DATA RECORDS ::
# # # #

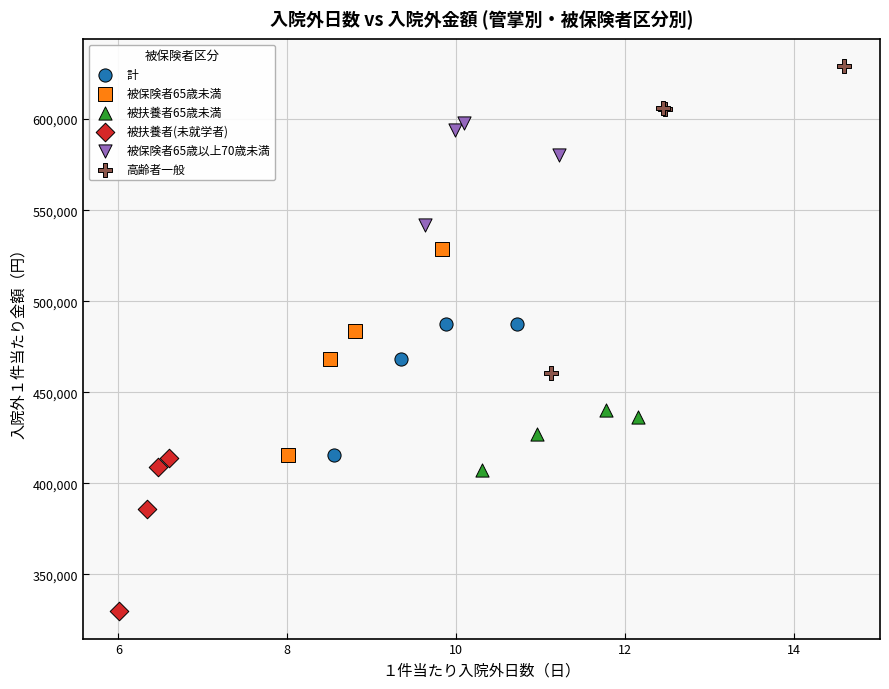

Which series has the widest spread of Y values?

高齢者一般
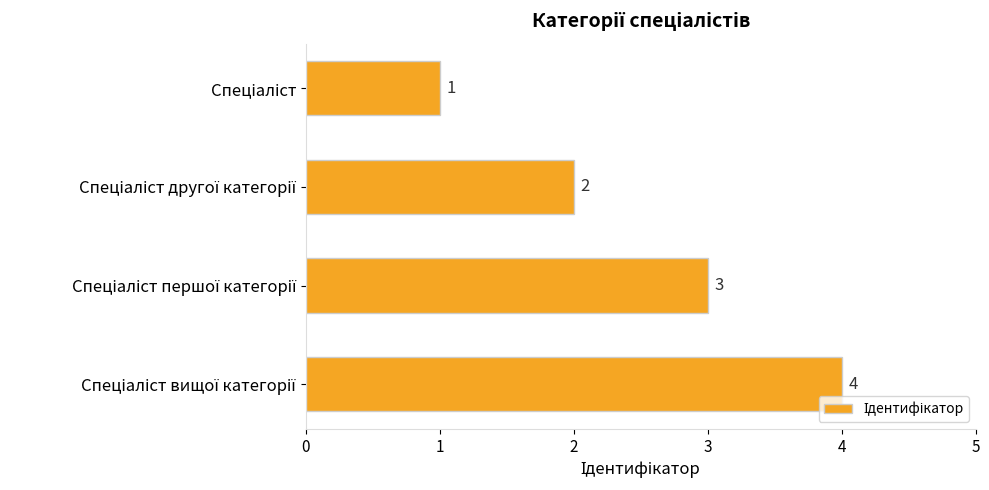

What is the difference between the maximum and minimum values?

3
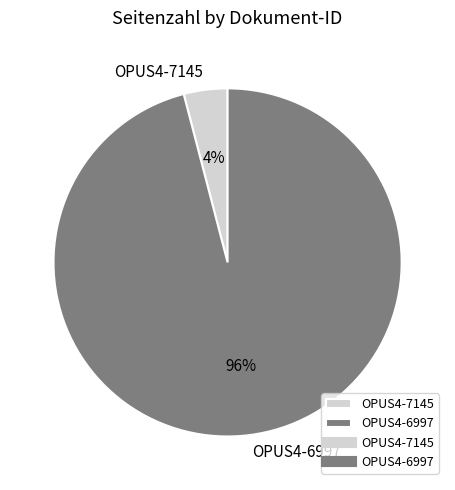

Count the number of slices in the pie.

2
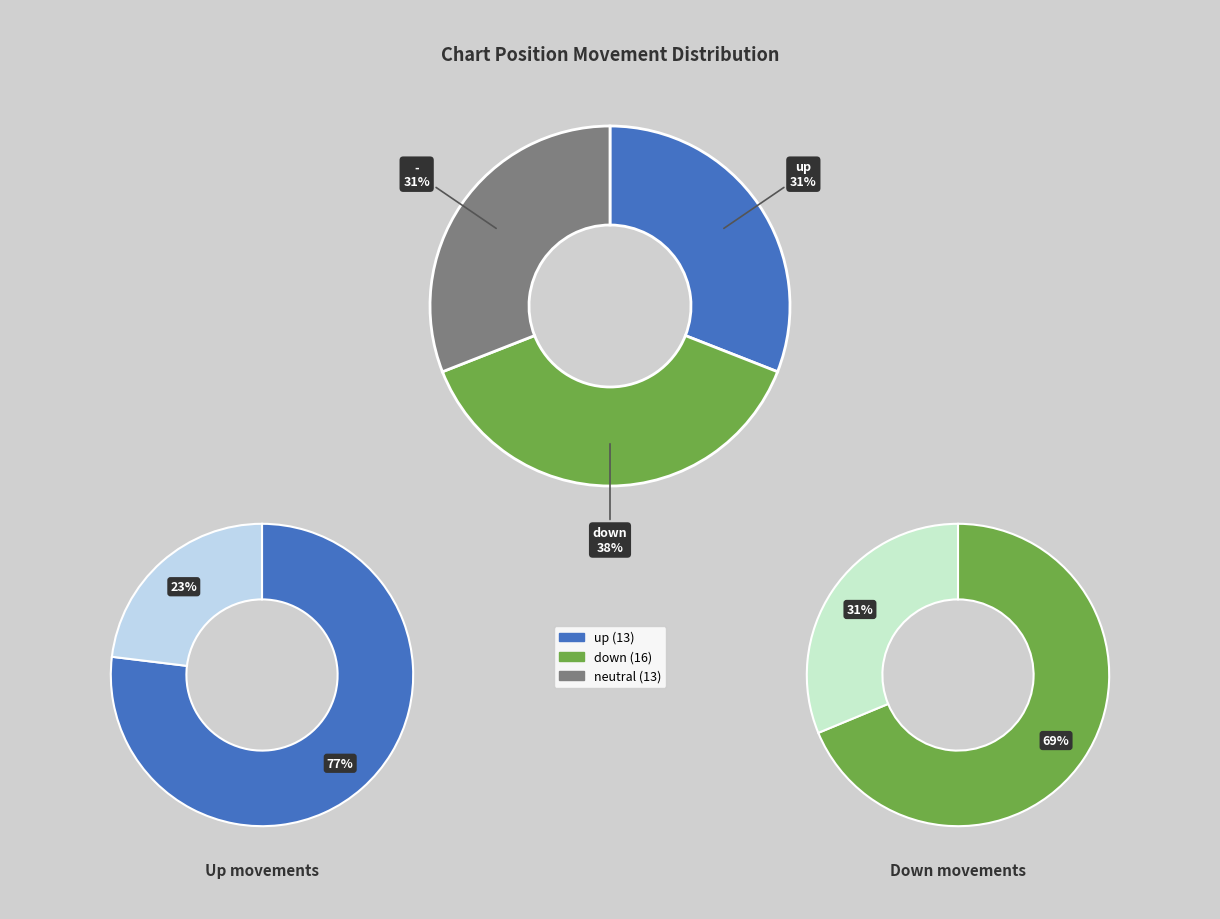

Which has a higher value, up or down?

down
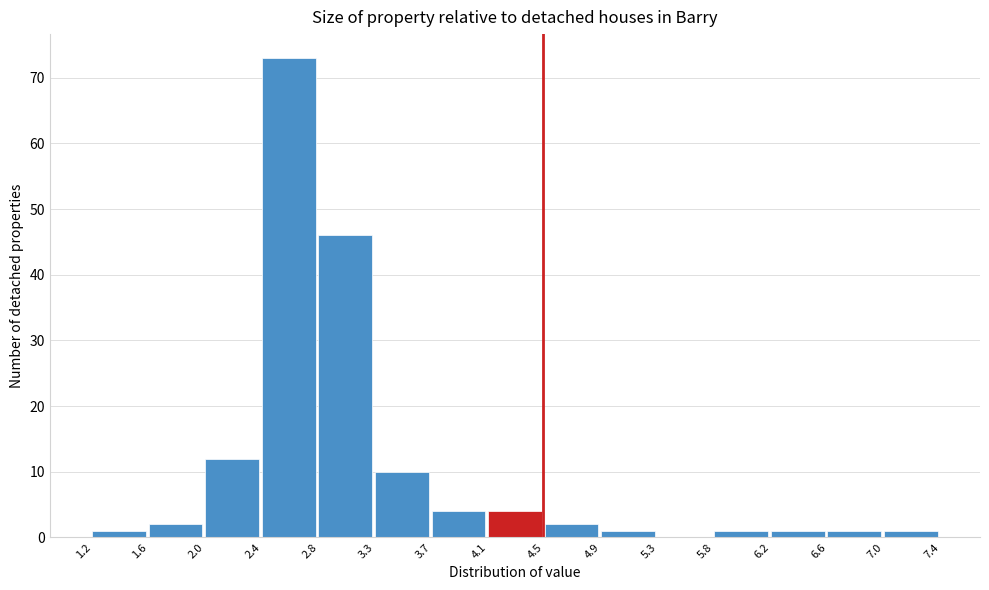

Reading left to right, transcribe this chart: for each bar, give the range it covers on the x-axis and its height. The values are not printed on the chart, so give them approximately, as read against the axis.

1.2 to 1.6: 1
1.6 to 2.0: 2
2.0 to 2.4: 12
2.4 to 2.8: 73
2.8 to 3.3: 46
3.3 to 3.7: 10
3.7 to 4.1: 4
4.1 to 4.5: 4
4.5 to 4.9: 2
4.9 to 5.3: 1
5.3 to 5.8: 0
5.8 to 6.2: 1
6.2 to 6.6: 1
6.6 to 7.0: 1
7.0 to 7.4: 1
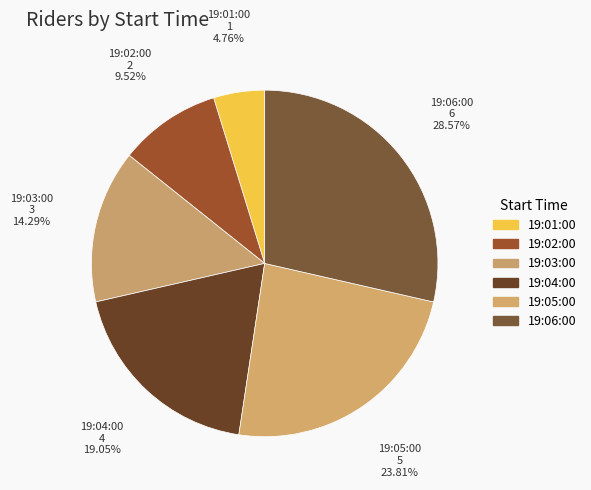

Which slice is the smallest?

19:01:00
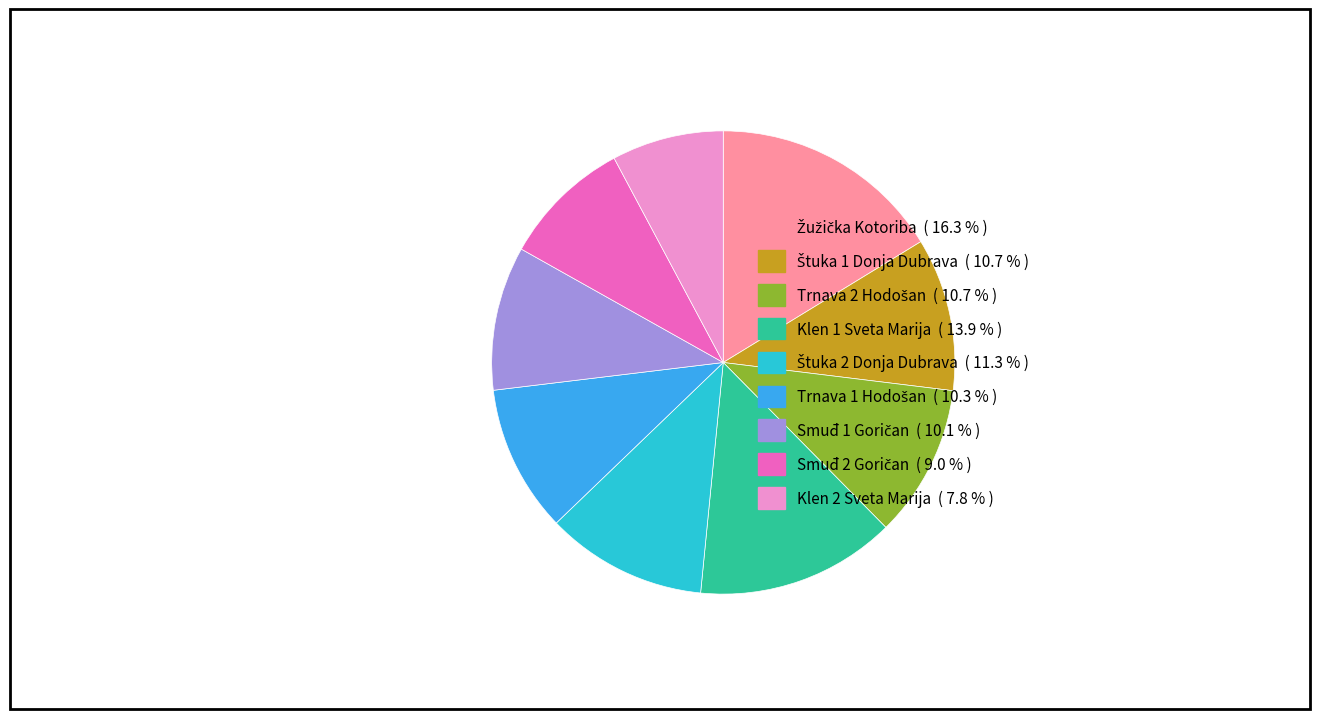

How many slices are in this pie chart?

9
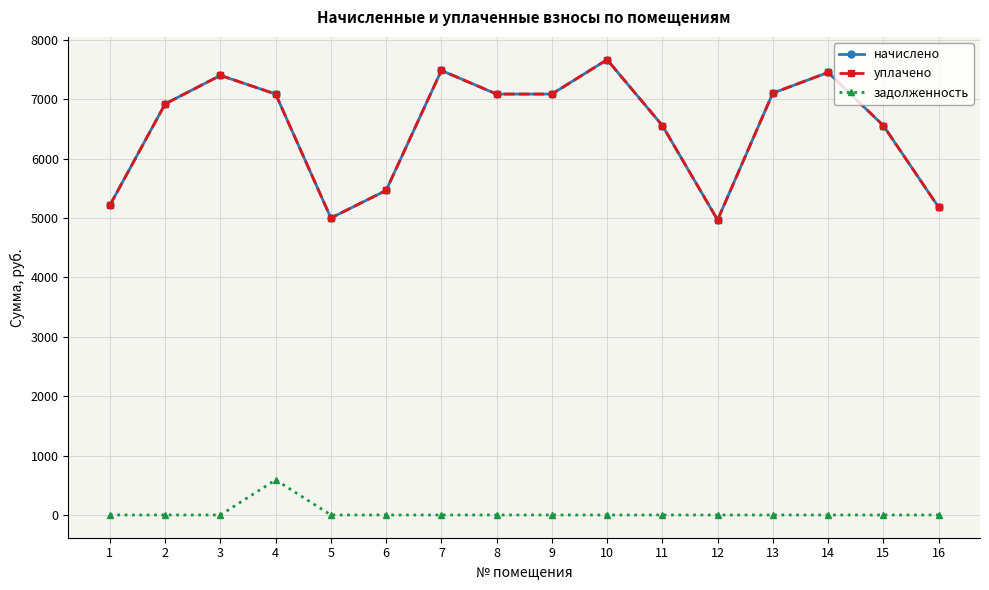

Does the chart display data point markers on the line(s)?

Yes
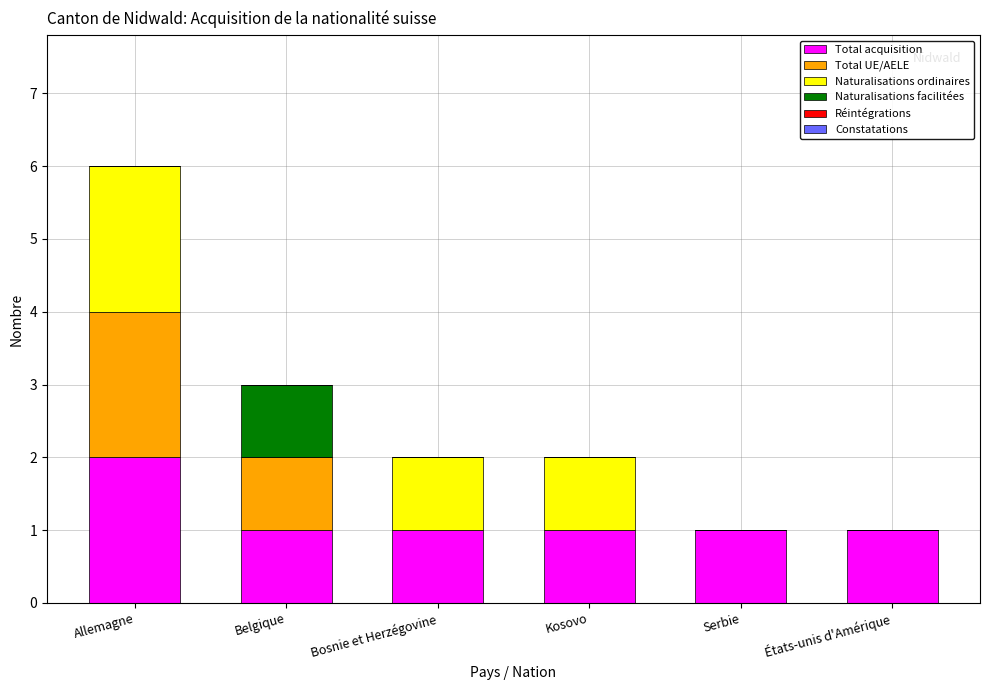

Reading left to right, list the values for the Total acquisition series.

Allemagne=2	Belgique=1	Bosnie et Herzégovine=1	Kosovo=1	Serbie=1	États-unis d'Amérique=1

# # # #

Starting at the line with "How many slices are in this pie chart?" and running through the end of the entries, lay out those lines as a JSON list of strings, one string per line. Leave out blank lines and the pictures.

EXERCISE RESPONSE ::
[
  "How many slices are in this pie chart?",
  "9",
  "Does the chart display data point markers on the line(s)?",
  "Yes",
  "Reading left to right, list the values for the Total acquisition series.",
  "Allemagne=2\tBelgique=1\tBosnie et Herzégovine=1\tKosovo=1\tSerbie=1\tÉtats-unis d'Amérique=1"
]